Do you have an access removal policy?
Yes, every employee whose contract is terminated has physical and logical accesses removed. Access is also reviewed when needs and roles change.
Do you log, monitor, and report all security events?
Yes, we do for our products, or use logs from our providers and vendors. We monitor them continuously, depending on the sensitivity of information.
Are accesses based on business need, least privilege, and individual accountability?
Yes, we grant access following the need-to-know and need-to-use basis. We are able to track individual accountability.
Do you have a password policy?
Yes, we enforce the use of a 8 character password with lower, uppercase and numbers for both our internal use and customer access to their data. We also use 2-step authentication when available for our business systems. Our customers can use 2-factor authentication on D4H™ DECISIONS.
Do you have virus, malware, intrusion, etc. detection software?
Yes, we keep them up-to-date and review the logs regularly.
What is your policy to have test and user accounts removed when no longer in use?
Yes, it is part of our secure engineering principles.
Do console with keyboards have password protected screens that logoff if unattended?
All systems and terminals use password locked screens after 10 minutes of inactivity.
Do you have a Firewall protection in place?
Yes we have, for both our internal use and customer access to their data.
Do you protect against DDoS?
This service is available on our US servers and backups.
Are system and data backups accessible for a period of at least 30 days?
How are backups stored on different systems, physically and logically?

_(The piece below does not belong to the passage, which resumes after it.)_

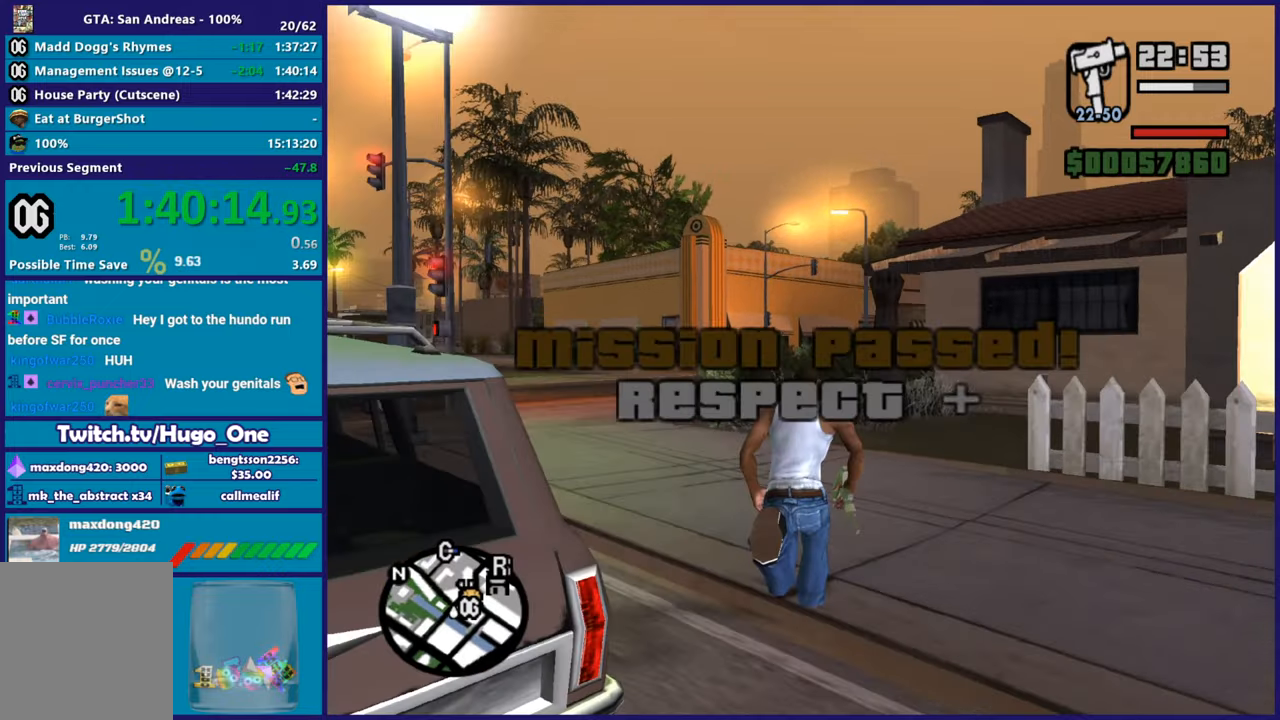
{"buttons": ["A"], "left_stick": "up", "right_stick": "center", "button_events": [[17, "A", "down"], [117, "A", "up"], [200, "A", "down"], [317, "A", "up"], [401, "A", "down"]]}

What would be required to lose both?
We use different systems for servers and backups, both physically, logically, and geographically. Backup systems are not accessible from application servers. It is almost impossible to lose both, as an attack or incident should occur on both systems at the same time.
Business Continuity and Disaster Recovery
Do you have a business continuity and disaster recovery plan?
Yes: - Business systems are hosted and accessible externally. - Data backups are securely stored off-site. - Employees can work remotely on their laptops. - Office facilities are accessible off-site.
How do you remove data after service or contract termination?
We follow a destruction and disposal policy.